#### Source material
────────

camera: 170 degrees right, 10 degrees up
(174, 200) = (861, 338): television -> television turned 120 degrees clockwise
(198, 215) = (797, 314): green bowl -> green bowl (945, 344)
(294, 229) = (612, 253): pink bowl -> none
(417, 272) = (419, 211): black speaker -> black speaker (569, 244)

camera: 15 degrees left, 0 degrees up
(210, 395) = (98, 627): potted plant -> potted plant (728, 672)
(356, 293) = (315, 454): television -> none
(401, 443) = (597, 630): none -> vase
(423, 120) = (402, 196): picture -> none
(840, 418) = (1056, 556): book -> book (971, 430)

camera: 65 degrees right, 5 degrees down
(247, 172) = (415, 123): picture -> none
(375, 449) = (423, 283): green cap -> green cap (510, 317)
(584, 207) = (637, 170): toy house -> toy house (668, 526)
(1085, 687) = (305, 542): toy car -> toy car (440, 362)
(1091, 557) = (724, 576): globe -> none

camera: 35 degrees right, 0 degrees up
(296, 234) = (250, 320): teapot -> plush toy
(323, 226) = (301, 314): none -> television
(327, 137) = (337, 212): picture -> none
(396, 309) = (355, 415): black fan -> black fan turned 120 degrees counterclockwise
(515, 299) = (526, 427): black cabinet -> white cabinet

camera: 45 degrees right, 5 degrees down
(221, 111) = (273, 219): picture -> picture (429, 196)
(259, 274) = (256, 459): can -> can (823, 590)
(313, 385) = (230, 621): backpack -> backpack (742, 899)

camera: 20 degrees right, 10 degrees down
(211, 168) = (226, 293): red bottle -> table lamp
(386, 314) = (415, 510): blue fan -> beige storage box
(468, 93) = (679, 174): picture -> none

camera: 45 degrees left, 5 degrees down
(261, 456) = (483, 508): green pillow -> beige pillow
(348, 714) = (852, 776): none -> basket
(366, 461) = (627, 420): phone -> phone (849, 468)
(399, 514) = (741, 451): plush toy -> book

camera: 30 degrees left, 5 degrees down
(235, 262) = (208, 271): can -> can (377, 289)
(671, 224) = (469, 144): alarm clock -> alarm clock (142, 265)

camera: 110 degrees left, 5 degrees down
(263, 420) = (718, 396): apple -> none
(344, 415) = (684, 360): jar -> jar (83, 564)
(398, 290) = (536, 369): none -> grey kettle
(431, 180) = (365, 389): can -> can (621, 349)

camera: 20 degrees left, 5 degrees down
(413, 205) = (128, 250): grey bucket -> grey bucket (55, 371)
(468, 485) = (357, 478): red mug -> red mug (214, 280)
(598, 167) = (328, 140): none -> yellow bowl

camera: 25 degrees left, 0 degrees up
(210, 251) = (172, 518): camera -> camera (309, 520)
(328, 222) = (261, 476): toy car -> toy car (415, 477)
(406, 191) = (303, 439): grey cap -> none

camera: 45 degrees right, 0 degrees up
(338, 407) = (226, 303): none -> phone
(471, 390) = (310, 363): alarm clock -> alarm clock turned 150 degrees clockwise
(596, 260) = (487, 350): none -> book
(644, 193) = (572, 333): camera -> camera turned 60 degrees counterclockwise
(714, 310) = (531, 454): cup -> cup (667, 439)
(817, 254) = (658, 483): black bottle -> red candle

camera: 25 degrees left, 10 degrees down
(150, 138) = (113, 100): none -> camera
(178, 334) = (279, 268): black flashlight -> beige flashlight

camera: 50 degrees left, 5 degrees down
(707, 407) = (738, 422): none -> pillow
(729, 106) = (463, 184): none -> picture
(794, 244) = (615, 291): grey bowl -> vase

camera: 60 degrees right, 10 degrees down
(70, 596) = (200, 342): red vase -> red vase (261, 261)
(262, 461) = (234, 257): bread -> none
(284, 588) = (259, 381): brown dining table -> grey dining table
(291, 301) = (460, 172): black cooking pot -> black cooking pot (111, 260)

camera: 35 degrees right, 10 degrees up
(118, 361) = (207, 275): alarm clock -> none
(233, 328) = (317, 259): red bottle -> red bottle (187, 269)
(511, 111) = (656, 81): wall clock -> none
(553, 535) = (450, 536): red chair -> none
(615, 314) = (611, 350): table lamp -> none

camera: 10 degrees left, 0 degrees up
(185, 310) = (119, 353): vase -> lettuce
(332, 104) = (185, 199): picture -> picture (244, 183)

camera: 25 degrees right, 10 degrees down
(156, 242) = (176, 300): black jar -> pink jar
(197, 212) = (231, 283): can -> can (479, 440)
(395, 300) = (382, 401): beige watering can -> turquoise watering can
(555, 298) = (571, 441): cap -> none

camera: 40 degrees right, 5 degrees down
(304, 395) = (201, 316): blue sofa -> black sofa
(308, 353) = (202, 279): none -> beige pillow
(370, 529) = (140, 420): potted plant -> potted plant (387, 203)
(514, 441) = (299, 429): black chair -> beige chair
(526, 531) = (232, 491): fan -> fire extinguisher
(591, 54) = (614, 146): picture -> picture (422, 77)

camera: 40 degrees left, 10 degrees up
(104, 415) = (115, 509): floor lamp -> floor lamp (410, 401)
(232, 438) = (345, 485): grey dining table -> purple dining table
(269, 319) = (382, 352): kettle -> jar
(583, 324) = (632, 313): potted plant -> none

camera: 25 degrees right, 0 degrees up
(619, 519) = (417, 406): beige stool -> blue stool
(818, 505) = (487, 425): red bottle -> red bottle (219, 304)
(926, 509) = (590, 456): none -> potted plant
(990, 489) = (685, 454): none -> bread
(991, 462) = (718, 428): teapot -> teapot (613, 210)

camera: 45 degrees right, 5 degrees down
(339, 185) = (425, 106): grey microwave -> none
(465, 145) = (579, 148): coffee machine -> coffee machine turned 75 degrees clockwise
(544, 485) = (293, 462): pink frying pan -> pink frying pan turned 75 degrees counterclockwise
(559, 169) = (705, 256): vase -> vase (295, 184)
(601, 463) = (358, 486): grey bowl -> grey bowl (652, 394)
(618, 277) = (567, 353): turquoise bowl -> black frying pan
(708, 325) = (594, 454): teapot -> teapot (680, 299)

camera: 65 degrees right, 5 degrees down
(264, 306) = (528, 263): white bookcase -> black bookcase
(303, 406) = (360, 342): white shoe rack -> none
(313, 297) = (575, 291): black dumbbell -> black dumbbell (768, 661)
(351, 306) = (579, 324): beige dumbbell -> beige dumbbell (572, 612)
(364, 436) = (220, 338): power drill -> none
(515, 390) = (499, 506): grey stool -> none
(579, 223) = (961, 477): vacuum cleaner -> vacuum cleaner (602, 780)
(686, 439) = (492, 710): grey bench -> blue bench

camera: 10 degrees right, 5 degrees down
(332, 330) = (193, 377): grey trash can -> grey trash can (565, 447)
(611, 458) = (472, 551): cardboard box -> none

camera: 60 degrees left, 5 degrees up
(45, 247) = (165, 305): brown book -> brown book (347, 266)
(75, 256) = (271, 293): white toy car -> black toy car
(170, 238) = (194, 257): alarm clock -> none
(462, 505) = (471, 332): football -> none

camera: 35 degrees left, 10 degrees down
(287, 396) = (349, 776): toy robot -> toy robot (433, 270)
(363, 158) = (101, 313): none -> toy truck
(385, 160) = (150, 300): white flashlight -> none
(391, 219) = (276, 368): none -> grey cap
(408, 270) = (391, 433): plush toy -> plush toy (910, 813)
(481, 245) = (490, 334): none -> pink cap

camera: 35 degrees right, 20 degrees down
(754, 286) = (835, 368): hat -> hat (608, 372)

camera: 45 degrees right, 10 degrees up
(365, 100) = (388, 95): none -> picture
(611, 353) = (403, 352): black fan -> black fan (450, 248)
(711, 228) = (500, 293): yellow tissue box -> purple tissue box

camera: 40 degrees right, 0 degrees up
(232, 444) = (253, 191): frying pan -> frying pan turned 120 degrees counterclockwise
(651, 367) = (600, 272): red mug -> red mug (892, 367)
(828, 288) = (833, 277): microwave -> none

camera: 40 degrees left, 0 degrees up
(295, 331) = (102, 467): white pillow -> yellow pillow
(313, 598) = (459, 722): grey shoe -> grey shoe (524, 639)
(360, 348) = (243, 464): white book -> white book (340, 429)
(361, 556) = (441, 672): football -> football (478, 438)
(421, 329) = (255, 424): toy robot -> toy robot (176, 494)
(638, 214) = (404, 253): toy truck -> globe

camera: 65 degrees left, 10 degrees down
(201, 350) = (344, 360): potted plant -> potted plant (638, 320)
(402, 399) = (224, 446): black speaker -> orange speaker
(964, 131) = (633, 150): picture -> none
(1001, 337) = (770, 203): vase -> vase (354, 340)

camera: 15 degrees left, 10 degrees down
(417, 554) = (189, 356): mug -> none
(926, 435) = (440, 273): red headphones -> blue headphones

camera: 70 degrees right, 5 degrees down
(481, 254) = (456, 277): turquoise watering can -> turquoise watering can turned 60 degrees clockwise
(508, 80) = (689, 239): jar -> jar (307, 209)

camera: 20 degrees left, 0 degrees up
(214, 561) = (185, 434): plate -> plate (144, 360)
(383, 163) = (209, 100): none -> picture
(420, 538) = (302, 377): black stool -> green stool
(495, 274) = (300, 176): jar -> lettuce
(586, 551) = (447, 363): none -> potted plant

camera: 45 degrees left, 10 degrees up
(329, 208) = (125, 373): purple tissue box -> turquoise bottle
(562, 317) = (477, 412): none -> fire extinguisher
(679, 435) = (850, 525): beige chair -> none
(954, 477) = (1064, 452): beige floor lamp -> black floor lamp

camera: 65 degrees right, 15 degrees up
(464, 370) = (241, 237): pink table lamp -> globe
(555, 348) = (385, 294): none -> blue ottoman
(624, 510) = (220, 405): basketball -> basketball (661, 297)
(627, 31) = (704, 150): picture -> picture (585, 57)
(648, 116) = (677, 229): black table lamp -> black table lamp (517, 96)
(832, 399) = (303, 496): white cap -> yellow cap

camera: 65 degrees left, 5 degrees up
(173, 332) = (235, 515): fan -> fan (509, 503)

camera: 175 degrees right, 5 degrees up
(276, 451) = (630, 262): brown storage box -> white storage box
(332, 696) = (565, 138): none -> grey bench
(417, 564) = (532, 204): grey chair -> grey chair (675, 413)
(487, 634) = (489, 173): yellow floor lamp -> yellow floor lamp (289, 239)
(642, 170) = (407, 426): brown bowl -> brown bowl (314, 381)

────────

#### What this task involves
For the string "bench", state how many lines in the listing contain it, and give no other words.

#### Response to the task
2